It is essential to the right understanding of any age that we have a general knowledge of its monetary and economical condition. This, which in ordinary histories is passed over with little or no notice, does, in truth, largely affect the character of men’s works and deeds, their manners and customs, and even their thoughts and feelings. It had much influence on the history of the old world: we see it distinctly at work in that of the Roman Empire. And we are now beginning to understand how largely it is influencing the course of events amongst ourselves at the present moment. With respect to the Pyramids, who was to build them, the means by which they were to be built, and that they were to be built at all, depended on the monetary and economical condition of the Egypt of that day. To elucidate this is to advance a step in the reconstruction and revivifying of the period.
Herodotus tells us that he saw inscribed on the Great Pyramid how many talents of silver (1,600 was the number) had been expended in supplying the hands employed on the work with radishes, onions, and garlic. He says he had a distinct recollection of what the interpreter told him on the subject. We believe this, because he was no inventor of fables, but an accurate and veracious recorder of what he saw and heard. The idea of history—that is, of what is properly called history, which is exclusive of intentional deception and misrepresentation—was the uppermost idea in his mind. The internal evidence of his great, varied, and precious work demonstrates this.
There is, however, another reason for our believing this particular piece of information he gives us about the Great Pyramid, which is, that it is in strict accord with what we know of the period to which his statement belongs. Silver was at that time not coined but weighed, and therefore, necessarily, the inscription would speak of such a weight of silver, and not of so many coins of a certain denomination. At that time there were not in existence any coins of any denomination. In the history of Joseph we have frequent mention of money without any qualifying terms; but on the one occasion in the narrative, where it becomes necessary to speak precisely on the subject, Joseph’s brethren do so by saying that their money was in full weight. Money then, we may suppose, as late as the time of the Pentateuch, was silver that was weighed, and not coined. This is in accordance with another statement of Herodotus, that the Lydians, the most mercantile neighbours of the Greeks, were the people who first coined money.
Now that the Egyptians had at this time no coined money, proves that their taxes—as is very much the case at this day with their chief tax, that on land—were paid in kind. In an age when silver was so scarce that the idea of coining it, for the purpose of giving to it easy and general circulation, had not occurred, and it was passing from hand to hand of the few who possessed it by weight, the actual tillers of the soil, always in the East, and not less so in Egypt than elsewhere, a poor and oppressed class, could not have had silver to pay their rents and taxes. The wealth, therefore, of Pharaoh must have consisted mainly of produce.

* The task:
Write out the passage on money in Pyramid-era Egypt from "Herodotus tells us" to "work demonstrates this.", substituting "translator" for "interpreter".

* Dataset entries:
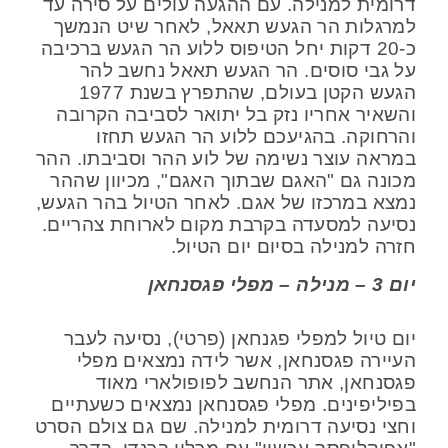
דרומית למנילה. עם ההגעה עולים על סירה עד
למרגלות הר הגעש תאאל, לאחר שיט הנמשך
כ-20 דקות יחל הטיפוס ללוע הר הגעש ברכיבה
על גבי סוסים. הר הגעש תאאל נחשב להר
הגעש הקטן בעולם, שהתפרץ בשנת 1977
והשאיר אחריו נזק בל יתואר לסביבה הקרובה
והרחוקה. בהגיעכם ללוע הר הגעש תחזו
במראה עוצר נשימה של לוע ההר וסביבתו. ההר
מכונה גם "האגם שבתוך האגם", מכיוון שההר
נמצא במרכזו של אגם. לאחר הטיול בהר הגעש,
נסיעה למסעדה בקרבת מקום לארוחת צהריים.
חזרה למנילה בסיום יום הטיול.
יום 3 – מנילה – מפלי פגסנחאן
יום טיול למפלי פגנחאן (פרטי), נסיעה לעבר
העיירה פגסנחאן, אשר לידה נמצאים מפלי
פגסנחאן, אתר הנחשב לפופולארי מאוד
בפיליפינים. מפלי פגסנחאן נמצאים כשעתיים
וחצי נסיעה דרומית למנילה. שם גם צולם הסרט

* Exercise output:
Herodotus tells us that he saw inscribed on the Great Pyramid how many talents of silver (1,600 was the number) had been expended in supplying the hands employed on the work with radishes, onions, and garlic. He says he had a distinct recollection of what the translator told him on the subject. We believe this, because he was no inventor of fables, but an accurate and veracious recorder of what he saw and heard. The idea of history—that is, of what is properly called history, which is exclusive of intentional deception and misrepresentation—was the uppermost idea in his mind. The internal evidence of his great, varied, and precious work demonstrates this.